» What you will do
A - List every person named in the article on Israel's plans to buy more F-35 jets.
B - Resume the article on Israel's plans to buy more F-35 jets, picking up right after its final line.

» Selected excerpt

Gantz says he has already asked US about expanding current inventory, hopes additional weapons deals can be concluded before Trump leaves office

An F-35 jet maneuvers during a graduation ceremony for pilots who have completed the IAF Flight Course, at the Hatzerim Air Base in the Negev desert, December 26, 2018. (Aharon Krohn/Flash90)
An F-35 jet maneuvers during a graduation ceremony for pilots who have completed the IAF Flight Course, at the Hatzerim Air Base in the Negev desert, December 26, 2018. (Aharon Krohn/Flash90)

Defense Minister Benny Gantz said Monday that Israel should purchase a third squadron of the advanced F-35 strike aircraft from the US and that he has already brought up the topic with the Washington officials.

Speaking to the Ynet news site, Gantz said he hoped that Israel can still conclude weapons deals with the US before the Trump administration comes to an end in two weeks.

“Without a doubt we need to expand our F-35 lineup,” he said. “We now have two squadrons, and I reckon that we will expand them. That is what I asked of the Americans.”

“The number of planes that we buy is a function of how much money will be available. After all, these toys are very expensive,” Gantz said. “If it were just up to me, I would buy another squadron, and then afterwards look at what I would do with the balance — buy more F-35s or go for the F-15.”

Screen capture from video of Defense Minister Benny Gantz during an interview the the Ynet news website, January 4, 2021. (Ynet)

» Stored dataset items
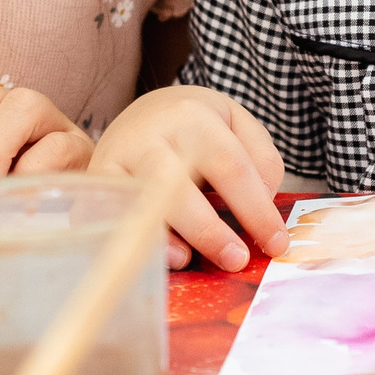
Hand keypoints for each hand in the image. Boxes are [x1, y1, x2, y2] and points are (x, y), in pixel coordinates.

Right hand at [89, 87, 286, 271]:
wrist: (146, 112)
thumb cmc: (199, 127)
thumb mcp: (238, 124)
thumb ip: (261, 159)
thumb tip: (263, 202)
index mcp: (193, 115)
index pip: (230, 166)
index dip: (256, 210)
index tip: (277, 244)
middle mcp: (150, 135)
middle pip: (178, 186)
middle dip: (210, 231)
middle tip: (238, 261)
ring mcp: (118, 158)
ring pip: (140, 202)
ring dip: (169, 238)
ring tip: (193, 262)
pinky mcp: (96, 182)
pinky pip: (114, 217)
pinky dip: (138, 240)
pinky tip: (165, 257)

» Responses to the tasks
A - Benny Gantz, Trump, Aharon Krohn

B -
Israel has agreed to purchase at least 50 F-35 fighter jets from Lockheed Martin. They will be delivered in batches of twos and threes until 2024. Israel is the second country after the United States to receive the F-35 from Lockheed Martin and one of the few to be allowed to modify the state-of-the-art aircraft.

The IAF’s first two F-35 jets arrived in December 2016. Approximately a year later, the stealth fighter — known in Israel as the Adir — was declared operational, and several months after that, the head of the air force revealed that the aircraft had conducted bombing raids, making Israel the first country to acknowledge using the planes operationally.

The fifth-generation F-35 has been lauded as a “game-changer” by the military, not only for its offensive and stealth capabilities, but for its ability to connect its systems with other aircraft and form an information-sharing network.